• _Brief_:
Word for word, return each entry that follows, with every image removed.

━━━ The data ━━━

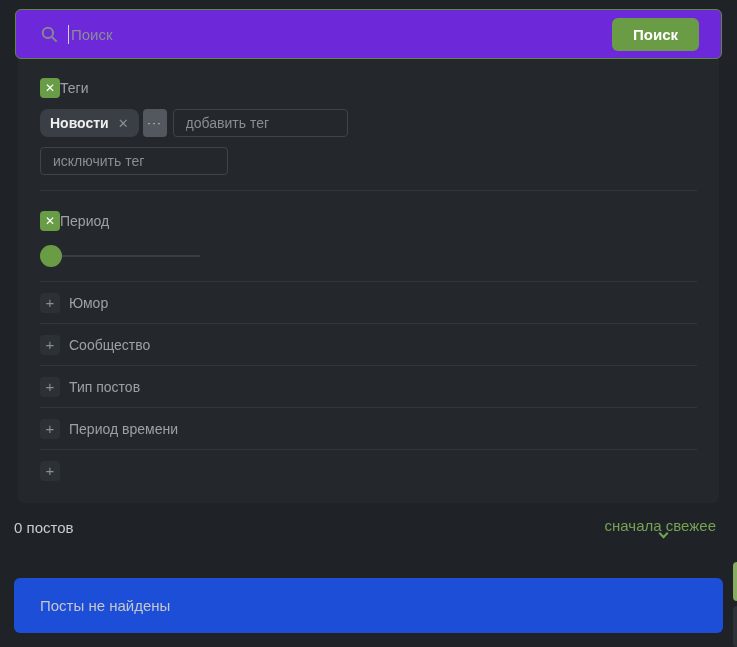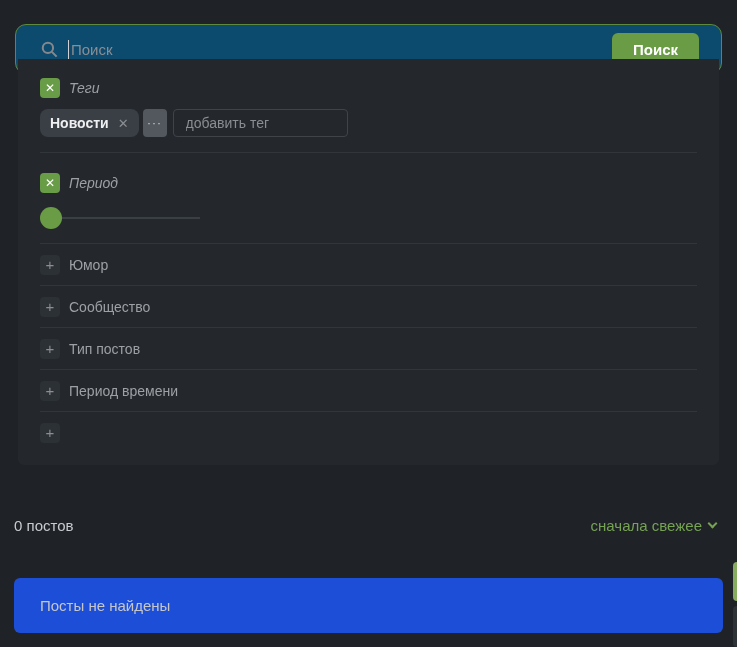--- a/index.html
+++ b/index.html
@@ -8,25 +8,25 @@
     background: #1f2328;
     font-family: "Liberation Sans", sans-serif;
     color: #c9cbce;
     position: relative;
     overflow: hidden;
   }
 
   
   .search-bar {
     position: absolute;
-    left: 15px; top: 24px;
+    left: 15px; top: 9px;
     width: 707px; height: 50px;
-    background: #0c4a6e;
+    background: #6d28d9;
     border: 1px solid #5d8a3c;
-    border-radius: 11px;
+    border-radius: 6px;
     display: flex;
     align-items: center;
     padding: 0 22px 0 24px;
   }
   .search-icon { flex: 0 0 auto; width: 19px; height: 19px; margin-right: 9px; }
   .search-caret { width: 1px; height: 19px; background: #cfd1d4; margin-right: 2px; }
   .search-input {
     flex: 1 1 auto;
     background: transparent;
     border: none; outline: none;
@@ -61,21 +61,21 @@
   .remove-filter-btn {
     width: 20px; height: 20px;
     background: #699c47;
     border: none; border-radius: 4px;
     color: #ffffff;
     font-size: 12px; line-height: 20px;
     text-align: center;
     cursor: pointer;
     flex: 0 0 auto;
   }
-  .section-title { margin-left: 9px; font-size: 14px; color: #9da0a4; font-style: italic; }
+  .section-title { font-size: 14px; color: #9da0a4; }
 
   .chip-row { display: flex; align-items: center; margin-top: 11px; height: 28px; }
   .tag-chip {
     display: flex; align-items: center;
     background: #3a3f45;
     border-radius: 8px;
     height: 28px;
     padding: 0 10px;
   }
   .tag-chip .chip-label { color: #eef0f1; font-weight: bold; font-size: 14px; }
@@ -153,21 +153,21 @@
     position: absolute;
     left: 14px; top: 517px;
     width: 702px;
     display: flex;
     justify-content: space-between;
     align-items: center;
   }
   .results-count { color: #c9cbce; font-size: 15px; }
   .sort-link {
     color: #76a254; font-size: 15px; text-decoration: none;
-    display: flex; align-items: center; cursor: pointer;
+    display: flex; align-items: center; cursor: pointer; flex-direction: column;
   }
   .chevron {
     display: inline-block;
     width: 7px; height: 7px;
     border-right: 2px solid #76a254;
     border-bottom: 2px solid #76a254;
     transform: rotate(45deg);
     margin-left: 7px;
     margin-top: -4px;
   }
@@ -223,20 +223,23 @@
 
   <div class="chip-row">
     <div class="tag-chip">
       <span class="chip-label">Новости</span>
       <span class="chip-x">✕</span>
     </div>
     <button class="dots-btn">···</button>
     <input class="tag-input add-input" type="text" placeholder="добавить тег" style="">
   </div>
 
+  <div class="exclude-row">
+    <input class="tag-input exclude-input" type="text" placeholder="исключить тег" style="">
+  </div>
 
 
   <hr class="divider d1">
 
   <div class="section-head rating-head">
     <button class="remove-filter-btn">✕</button>
     <span class="section-title">Период</span>
   </div>
 
   <div class="slider-row">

━━━

• _Answer section_:
--- a/index.html
+++ b/index.html
@@ -8,25 +8,25 @@
     background: #1f2328;
     font-family: "Liberation Sans", sans-serif;
     color: #c9cbce;
     position: relative;
     overflow: hidden;
   }
 
   
   .search-bar {
     position: absolute;
-    left: 15px; top: 24px;
+    left: 15px; top: 9px;
     width: 707px; height: 50px;
-    background: #0c4a6e;
+    background: #6d28d9;
     border: 1px solid #5d8a3c;
-    border-radius: 11px;
+    border-radius: 6px;
     display: flex;
     align-items: center;
     padding: 0 22px 0 24px;
   }
   .search-icon { flex: 0 0 auto; width: 19px; height: 19px; margin-right: 9px; }
   .search-caret { width: 1px; height: 19px; background: #cfd1d4; margin-right: 2px; }
   .search-input {
     flex: 1 1 auto;
     background: transparent;
     border: none; outline: none;
@@ -61,21 +61,21 @@
   .remove-filter-btn {
     width: 20px; height: 20px;
     background: #699c47;
     border: none; border-radius: 4px;
     color: #ffffff;
     font-size: 12px; line-height: 20px;
     text-align: center;
     cursor: pointer;
     flex: 0 0 auto;
   }
-  .section-title { margin-left: 9px; font-size: 14px; color: #9da0a4; font-style: italic; }
+  .section-title { font-size: 14px; color: #9da0a4; }
 
   .chip-row { display: flex; align-items: center; margin-top: 11px; height: 28px; }
   .tag-chip {
     display: flex; align-items: center;
     background: #3a3f45;
     border-radius: 8px;
     height: 28px;
     padding: 0 10px;
   }
   .tag-chip .chip-label { color: #eef0f1; font-weight: bold; font-size: 14px; }
@@ -153,21 +153,21 @@
     position: absolute;
     left: 14px; top: 517px;
     width: 702px;
     display: flex;
     justify-content: space-between;
     align-items: center;
   }
   .results-count { color: #c9cbce; font-size: 15px; }
   .sort-link {
     color: #76a254; font-size: 15px; text-decoration: none;
-    display: flex; align-items: center; cursor: pointer;
+    display: flex; align-items: center; cursor: pointer; flex-direction: column;
   }
   .chevron {
     display: inline-block;
     width: 7px; height: 7px;
     border-right: 2px solid #76a254;
     border-bottom: 2px solid #76a254;
     transform: rotate(45deg);
     margin-left: 7px;
     margin-top: -4px;
   }
@@ -223,20 +223,23 @@
 
   <div class="chip-row">
     <div class="tag-chip">
       <span class="chip-label">Новости</span>
       <span class="chip-x">✕</span>
     </div>
     <button class="dots-btn">···</button>
     <input class="tag-input add-input" type="text" placeholder="добавить тег" style="">
   </div>
 
+  <div class="exclude-row">
+    <input class="tag-input exclude-input" type="text" placeholder="исключить тег" style="">
+  </div>
 
 
   <hr class="divider d1">
 
   <div class="section-head rating-head">
     <button class="remove-filter-btn">✕</button>
     <span class="section-title">Период</span>
   </div>
 
   <div class="slider-row">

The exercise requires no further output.